Autocorrelation – Frequency Estimation

Pitch Detection – It’s, in my opinion, one of the coolest things you can do with Digital Signal Processing (DSP). I was pretty boring because all I’ve really used this algorithm for so far is Musician’s Kit. But in reality the applications for this algorithm are endless.

The Autocorrelation Algorithm takes a segment of audio sampels, and compares it against itself at different intervals. At first this concept seems pointless, but if you think about it its kind of ingenious. Humans perceive “pitch” as a result of periodic vibrations in the air/environment around them, so all the autocorrelation algorithm tries to do is detect if there is any periodic characteristics in the segment of audio.

A nice way to think about it: take two transparencies and draw identical sine waves on each. Now place them on top of each other, and this is where the autocorrelation algorithm starts its magic. It looks at how similar the two transparencies are (at first they are, obviously, identical), and then shifts one to the right. This process, analyzing the similarity and shifting one step to the right, continues until the transparencies no longer overlap. After this process is done, you have a list of numbers – these represent the similarity of the transparencies at each position of the transparencies. Using this result you can determine if there was any specific position of high similarity past the first identical analysis. The position of this peak in the resulting list gives you enough information to determine period of the predominant periodic tone in the segment of audio.

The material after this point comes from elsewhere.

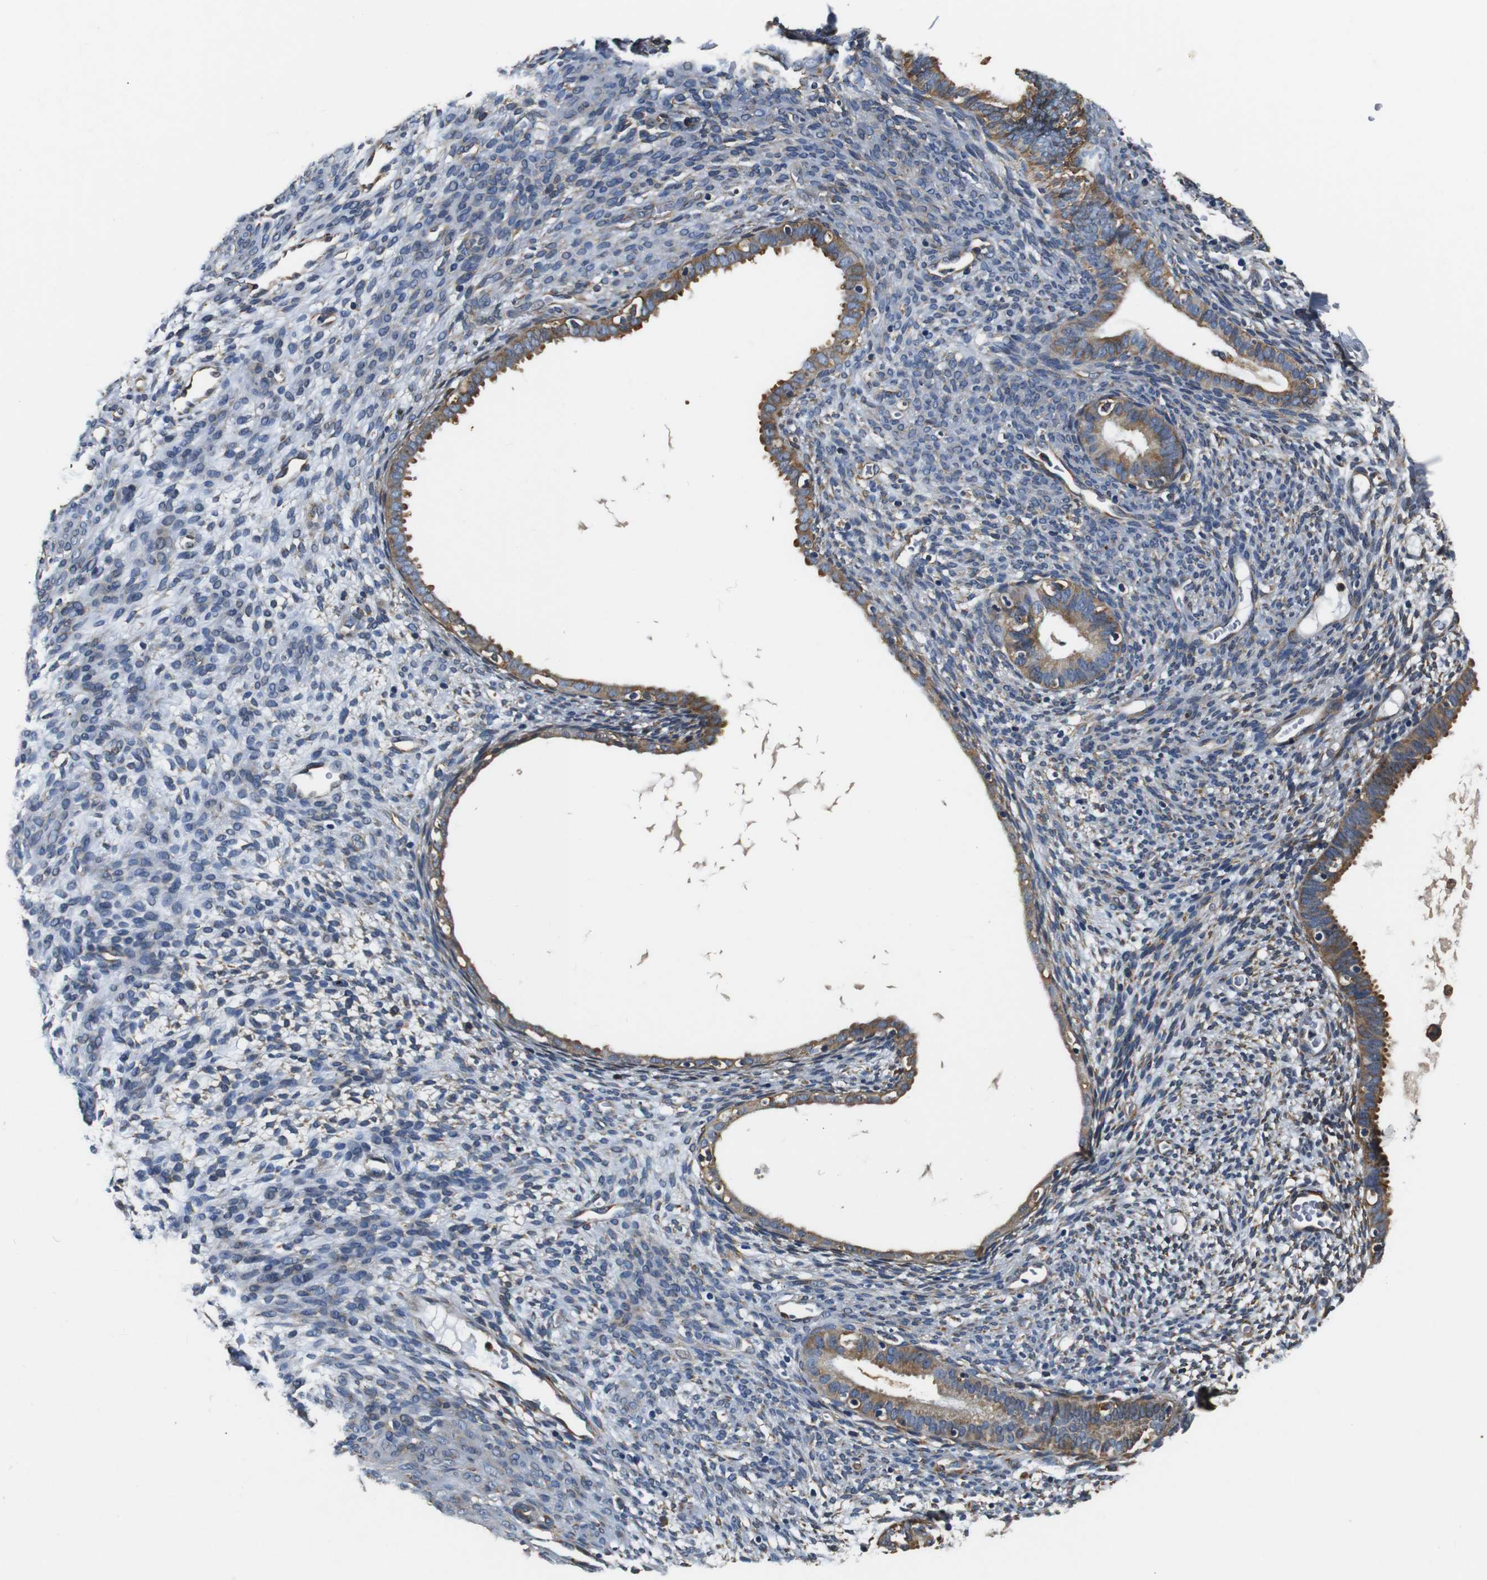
{"staining": {"intensity": "moderate", "quantity": "25%-75%", "location": "cytoplasmic/membranous"}, "tissue": "endometrium", "cell_type": "Cells in endometrial stroma", "image_type": "normal", "snomed": [{"axis": "morphology", "description": "Normal tissue, NOS"}, {"axis": "morphology", "description": "Atrophy, NOS"}, {"axis": "topography", "description": "Uterus"}, {"axis": "topography", "description": "Endometrium"}], "caption": "DAB (3,3'-diaminobenzidine) immunohistochemical staining of normal endometrium reveals moderate cytoplasmic/membranous protein staining in about 25%-75% of cells in endometrial stroma.", "gene": "COL1A1", "patient": {"sex": "female", "age": 68}}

If I haven’t completely confused you yet, there’s still some math involved with this algorithm. The overarching idea is fairly simple, but I didn’t explain how you compare the “similarity” of the segment of audio against itself. Every segment of digital audio (by segment I mean say a little interval of audio coming in from the microphone) is a list of numbers that represent the air pressure over time sampled at the sampling rate – for the most part on iOS that’s 44100 Hz (meaning the iPhone microphone takes 44100 measurements of the air pressure each second). This may be redundant but here’s the math, and I want to be as clear as my crappy writing allows.

To determine the similarity of two lists of numbers you can take the “dot product”. This is a vector (list of numbers) operation, and all it means is you multiply each element by the corresponding element (same index) in the other vector, and then add all of those products up. So say you have a segment of audio represented by:

Audio = {1, 3, 5, 2, -1, -3, -4, -2, 3, 6, 2, 0, -3, -5, -2, 1}

Make a copy so you have two (remember the two-identical-transparencies analogy?) and get the dot product!

Audio • Audio = {1*1 + 3*3 + 5*5 + 2*2 + -1*-1 + -3*-3 + -4*-4 + -2*-2 + 3*3 + 6*6 + 2*2 + 0*0 + -3*-3 + -5*-5 + -2*2 + 1*1}

= {1 + 9 + 25 + 4 + 1 + 9 + 16 + 4 + 9 + 36 + 4 + 0 + 9 + 25 + 4 + 1} = 206

So lets shift the second copy and see if our numbers are less similar (and if we shift it one audio sample, it should be less similar). In the name of simplicity I’m just going to wrap around the ends.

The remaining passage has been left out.